Exercise 1
Answer these questions from the article on U.S. teen birth rates:
(a) What was the birth rate among U.S. teens aged 15-19 in 2014, per 1,000?
(b) By what percent did the teen birth rate among Hispanics fall from 2006 to 2014?
(c) Which agency's team wrote the report the article describes?
Exercise 2
Continue the article on U.S. teen birth rates from the end of its last sentence.

Source extract
◇ ◇ ◇
Birth rates among black and Hispanic teenagers have fallen dramatically over the past decade, but these young women are still often three times as likely as their white peers to have babies, a new government report finds.
It varies a lot across the U.S. and even county by county, the team at the Centers for Disease Control and Prevention said. And the reasons are sadly familiar: high unemployment rates, parents who have less education, and high poverty levels.
“During 1991-2014, the birth rate among teens aged 15-19 years in the United States declined 61 percent, from 61.8 to 24.2 births per 1,000, the lowest rate ever recorded,” the CDC team wrote in their report.
From 2006 to 2014, the teen birth rate declined 41 percent. It plummeted by 51 percent among Hispanics, by 44 percent among blacks and 35 percent among whites.
“Nonetheless, in 2014, the teen birth rate remained approximately twice as high for Hispanic and black teens compared with white teens, and geographic and socioeconomic disparities remain, irrespective of race/ethnicity,” the CDC team wrote.
U.S. birth rates are down overall. Experts say recent economic recessions are in part to blame. And the teen rate fell even more than overall rates.
◇ ◇ ◇
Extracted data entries
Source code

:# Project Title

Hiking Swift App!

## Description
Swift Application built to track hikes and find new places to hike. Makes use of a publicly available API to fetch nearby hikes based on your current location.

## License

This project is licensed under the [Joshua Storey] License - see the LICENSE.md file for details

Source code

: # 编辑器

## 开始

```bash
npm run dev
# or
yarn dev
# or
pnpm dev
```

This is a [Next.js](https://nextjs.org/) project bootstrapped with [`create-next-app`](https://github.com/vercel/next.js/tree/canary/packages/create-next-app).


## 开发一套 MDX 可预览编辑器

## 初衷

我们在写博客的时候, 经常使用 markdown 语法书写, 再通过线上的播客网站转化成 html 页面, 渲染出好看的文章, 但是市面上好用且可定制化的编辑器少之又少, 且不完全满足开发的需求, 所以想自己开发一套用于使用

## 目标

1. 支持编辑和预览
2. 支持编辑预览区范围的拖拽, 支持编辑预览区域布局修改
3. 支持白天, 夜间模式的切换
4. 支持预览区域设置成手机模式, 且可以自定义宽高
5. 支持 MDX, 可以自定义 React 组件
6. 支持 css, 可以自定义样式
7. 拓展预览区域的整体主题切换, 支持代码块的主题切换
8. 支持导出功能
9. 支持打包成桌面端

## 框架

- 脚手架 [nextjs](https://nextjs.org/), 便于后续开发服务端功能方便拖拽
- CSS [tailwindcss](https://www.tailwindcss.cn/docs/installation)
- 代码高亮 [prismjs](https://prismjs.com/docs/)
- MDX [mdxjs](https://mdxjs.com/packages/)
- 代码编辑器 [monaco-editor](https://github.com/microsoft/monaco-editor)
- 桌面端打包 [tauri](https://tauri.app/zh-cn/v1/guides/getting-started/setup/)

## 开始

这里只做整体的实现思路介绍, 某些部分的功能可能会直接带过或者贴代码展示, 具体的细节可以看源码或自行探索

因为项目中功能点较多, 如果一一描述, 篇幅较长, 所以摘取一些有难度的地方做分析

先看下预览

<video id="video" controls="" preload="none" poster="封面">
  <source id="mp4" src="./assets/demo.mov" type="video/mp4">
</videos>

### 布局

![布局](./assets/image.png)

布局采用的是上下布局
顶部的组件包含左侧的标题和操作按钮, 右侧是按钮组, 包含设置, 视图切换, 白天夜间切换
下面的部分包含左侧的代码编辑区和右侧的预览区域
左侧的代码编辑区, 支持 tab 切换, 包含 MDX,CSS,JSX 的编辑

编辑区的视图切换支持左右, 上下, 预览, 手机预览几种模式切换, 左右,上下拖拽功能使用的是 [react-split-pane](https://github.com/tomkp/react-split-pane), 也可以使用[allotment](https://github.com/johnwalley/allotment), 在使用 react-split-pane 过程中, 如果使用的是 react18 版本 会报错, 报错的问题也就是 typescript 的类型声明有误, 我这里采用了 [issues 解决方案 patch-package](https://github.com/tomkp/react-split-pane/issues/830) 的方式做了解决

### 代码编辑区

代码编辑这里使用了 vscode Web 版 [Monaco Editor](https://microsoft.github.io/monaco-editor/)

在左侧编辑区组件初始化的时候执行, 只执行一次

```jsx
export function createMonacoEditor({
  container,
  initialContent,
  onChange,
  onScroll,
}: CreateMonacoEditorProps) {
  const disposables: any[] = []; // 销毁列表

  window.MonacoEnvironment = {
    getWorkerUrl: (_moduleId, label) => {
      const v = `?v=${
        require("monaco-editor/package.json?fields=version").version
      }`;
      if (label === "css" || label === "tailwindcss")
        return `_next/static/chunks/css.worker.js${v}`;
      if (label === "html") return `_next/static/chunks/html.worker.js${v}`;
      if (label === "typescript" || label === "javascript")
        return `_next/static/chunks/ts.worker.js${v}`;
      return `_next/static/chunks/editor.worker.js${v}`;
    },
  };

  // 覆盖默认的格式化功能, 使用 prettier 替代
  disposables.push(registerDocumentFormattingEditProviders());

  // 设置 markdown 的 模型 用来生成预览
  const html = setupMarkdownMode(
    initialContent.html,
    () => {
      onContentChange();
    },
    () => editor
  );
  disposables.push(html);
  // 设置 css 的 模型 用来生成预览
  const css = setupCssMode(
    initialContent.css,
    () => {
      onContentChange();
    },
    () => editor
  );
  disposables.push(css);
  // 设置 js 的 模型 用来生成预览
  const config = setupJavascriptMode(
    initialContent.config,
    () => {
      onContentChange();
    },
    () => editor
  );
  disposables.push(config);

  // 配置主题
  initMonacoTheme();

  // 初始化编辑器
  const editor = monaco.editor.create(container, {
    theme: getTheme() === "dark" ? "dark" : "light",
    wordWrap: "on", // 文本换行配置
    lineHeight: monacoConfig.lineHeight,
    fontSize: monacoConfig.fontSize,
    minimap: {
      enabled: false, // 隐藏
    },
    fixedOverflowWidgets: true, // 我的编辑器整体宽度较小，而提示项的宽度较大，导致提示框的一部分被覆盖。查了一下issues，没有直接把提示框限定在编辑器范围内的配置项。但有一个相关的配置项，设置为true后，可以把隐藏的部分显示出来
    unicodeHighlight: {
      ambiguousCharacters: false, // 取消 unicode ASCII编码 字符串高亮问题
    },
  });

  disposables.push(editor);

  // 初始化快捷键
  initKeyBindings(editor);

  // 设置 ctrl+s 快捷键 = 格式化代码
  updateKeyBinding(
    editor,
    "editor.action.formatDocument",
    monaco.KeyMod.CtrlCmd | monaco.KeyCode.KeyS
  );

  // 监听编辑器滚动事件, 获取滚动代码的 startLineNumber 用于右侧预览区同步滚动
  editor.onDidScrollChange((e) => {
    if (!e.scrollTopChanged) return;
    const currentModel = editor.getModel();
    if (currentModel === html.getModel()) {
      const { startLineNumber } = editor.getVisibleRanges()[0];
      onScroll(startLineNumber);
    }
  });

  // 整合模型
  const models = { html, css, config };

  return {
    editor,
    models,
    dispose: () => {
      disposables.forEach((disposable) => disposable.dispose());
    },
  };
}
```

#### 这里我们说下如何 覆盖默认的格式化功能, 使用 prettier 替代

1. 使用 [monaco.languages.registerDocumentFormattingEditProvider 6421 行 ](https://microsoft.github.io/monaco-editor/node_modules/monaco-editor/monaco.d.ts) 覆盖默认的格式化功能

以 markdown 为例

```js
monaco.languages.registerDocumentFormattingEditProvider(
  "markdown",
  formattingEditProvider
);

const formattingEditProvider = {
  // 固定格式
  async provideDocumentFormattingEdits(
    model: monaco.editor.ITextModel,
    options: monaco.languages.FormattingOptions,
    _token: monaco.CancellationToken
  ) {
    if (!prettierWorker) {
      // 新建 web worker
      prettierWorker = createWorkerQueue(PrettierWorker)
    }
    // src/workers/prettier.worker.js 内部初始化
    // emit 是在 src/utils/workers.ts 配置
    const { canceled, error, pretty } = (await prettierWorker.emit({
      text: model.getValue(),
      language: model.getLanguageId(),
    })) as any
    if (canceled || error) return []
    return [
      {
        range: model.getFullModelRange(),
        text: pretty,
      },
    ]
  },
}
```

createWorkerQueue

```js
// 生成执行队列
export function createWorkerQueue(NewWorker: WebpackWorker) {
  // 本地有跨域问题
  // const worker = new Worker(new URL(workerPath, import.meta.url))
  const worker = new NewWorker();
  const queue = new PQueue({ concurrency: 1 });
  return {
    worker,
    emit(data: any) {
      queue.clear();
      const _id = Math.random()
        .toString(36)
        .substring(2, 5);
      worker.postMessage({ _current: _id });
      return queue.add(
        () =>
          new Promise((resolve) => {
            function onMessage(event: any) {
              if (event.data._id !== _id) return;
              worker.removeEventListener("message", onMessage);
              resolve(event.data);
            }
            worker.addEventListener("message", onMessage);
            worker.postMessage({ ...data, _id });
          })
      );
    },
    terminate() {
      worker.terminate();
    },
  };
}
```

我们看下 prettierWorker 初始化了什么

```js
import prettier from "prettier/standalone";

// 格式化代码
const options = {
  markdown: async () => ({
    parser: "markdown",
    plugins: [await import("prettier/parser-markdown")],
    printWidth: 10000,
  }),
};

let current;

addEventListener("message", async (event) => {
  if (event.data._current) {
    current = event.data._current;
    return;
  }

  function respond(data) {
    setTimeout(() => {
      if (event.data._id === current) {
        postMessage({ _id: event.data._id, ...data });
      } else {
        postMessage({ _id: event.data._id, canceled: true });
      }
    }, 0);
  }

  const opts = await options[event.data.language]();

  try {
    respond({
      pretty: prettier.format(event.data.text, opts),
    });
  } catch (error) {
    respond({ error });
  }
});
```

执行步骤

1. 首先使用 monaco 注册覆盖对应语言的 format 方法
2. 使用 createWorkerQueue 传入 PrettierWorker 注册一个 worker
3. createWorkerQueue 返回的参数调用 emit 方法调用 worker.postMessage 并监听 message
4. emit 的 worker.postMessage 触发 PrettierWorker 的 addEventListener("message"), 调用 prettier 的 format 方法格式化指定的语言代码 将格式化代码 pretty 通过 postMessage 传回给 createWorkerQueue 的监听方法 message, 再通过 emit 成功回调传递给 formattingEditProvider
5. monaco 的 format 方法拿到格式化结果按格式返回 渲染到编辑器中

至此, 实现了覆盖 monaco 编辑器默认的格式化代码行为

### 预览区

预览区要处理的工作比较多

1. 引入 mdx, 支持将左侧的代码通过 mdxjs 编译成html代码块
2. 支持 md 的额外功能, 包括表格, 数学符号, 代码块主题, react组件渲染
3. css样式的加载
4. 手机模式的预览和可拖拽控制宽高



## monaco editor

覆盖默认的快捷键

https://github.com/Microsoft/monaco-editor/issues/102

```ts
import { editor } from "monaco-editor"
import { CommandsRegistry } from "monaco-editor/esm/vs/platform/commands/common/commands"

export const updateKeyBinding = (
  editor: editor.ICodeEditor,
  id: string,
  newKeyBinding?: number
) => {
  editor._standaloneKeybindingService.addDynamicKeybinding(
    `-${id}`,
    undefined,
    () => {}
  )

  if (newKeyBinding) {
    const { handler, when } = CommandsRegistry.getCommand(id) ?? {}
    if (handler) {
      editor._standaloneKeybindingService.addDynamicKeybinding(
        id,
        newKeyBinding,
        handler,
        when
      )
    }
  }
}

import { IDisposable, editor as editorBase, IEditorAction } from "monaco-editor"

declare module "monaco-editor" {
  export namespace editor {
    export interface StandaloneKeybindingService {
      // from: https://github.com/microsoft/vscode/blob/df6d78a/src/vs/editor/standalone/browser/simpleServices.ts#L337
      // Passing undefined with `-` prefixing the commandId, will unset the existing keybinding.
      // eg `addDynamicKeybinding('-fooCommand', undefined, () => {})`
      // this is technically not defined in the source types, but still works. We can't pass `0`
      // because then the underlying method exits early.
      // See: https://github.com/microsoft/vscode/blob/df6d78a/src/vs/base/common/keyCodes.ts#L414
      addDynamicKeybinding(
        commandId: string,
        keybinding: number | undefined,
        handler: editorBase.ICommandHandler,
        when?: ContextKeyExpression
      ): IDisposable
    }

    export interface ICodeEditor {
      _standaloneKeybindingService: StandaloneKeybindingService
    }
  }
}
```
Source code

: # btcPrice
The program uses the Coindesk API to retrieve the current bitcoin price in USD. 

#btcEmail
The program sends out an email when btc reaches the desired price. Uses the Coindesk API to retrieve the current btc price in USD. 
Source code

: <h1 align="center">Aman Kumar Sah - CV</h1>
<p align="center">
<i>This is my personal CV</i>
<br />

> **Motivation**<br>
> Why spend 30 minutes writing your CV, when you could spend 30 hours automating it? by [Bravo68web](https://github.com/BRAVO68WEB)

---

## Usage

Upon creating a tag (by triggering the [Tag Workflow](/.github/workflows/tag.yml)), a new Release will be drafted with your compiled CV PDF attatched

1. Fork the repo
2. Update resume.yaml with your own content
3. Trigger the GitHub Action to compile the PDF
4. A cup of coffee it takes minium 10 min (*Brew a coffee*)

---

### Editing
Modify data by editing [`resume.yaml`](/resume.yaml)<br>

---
◇ ◇ ◇
Answer space 1
(a) 24.2 births per 1,000
(b) 51 percent
(c) The Centers for Disease Control and Prevention

Answer space 2
The CDC’s Lisa Romero and colleagues looked at national survey data and reports on births, as well as county-level information to see if they could see patterns that help explain why girls in one community get pregnant while those in another do not.
In some states, like New Jersey, teen birth rates were lower than the national average for everyone but still much higher — six to seven times higher — for blacks and Hispanics than for whites.
In states such as Arkansas, the rates were much higher for everyone.
This means health officials everywhere must do more to make sure teenagers know the risks of pregnancy, and know how to prevent it, whether through abstinence or good use of birth control.
The CDC says most teens do not use the most effective methods of birth control and many other researchers have shown that abstinence-only education does not reduce teen pregnancy rates.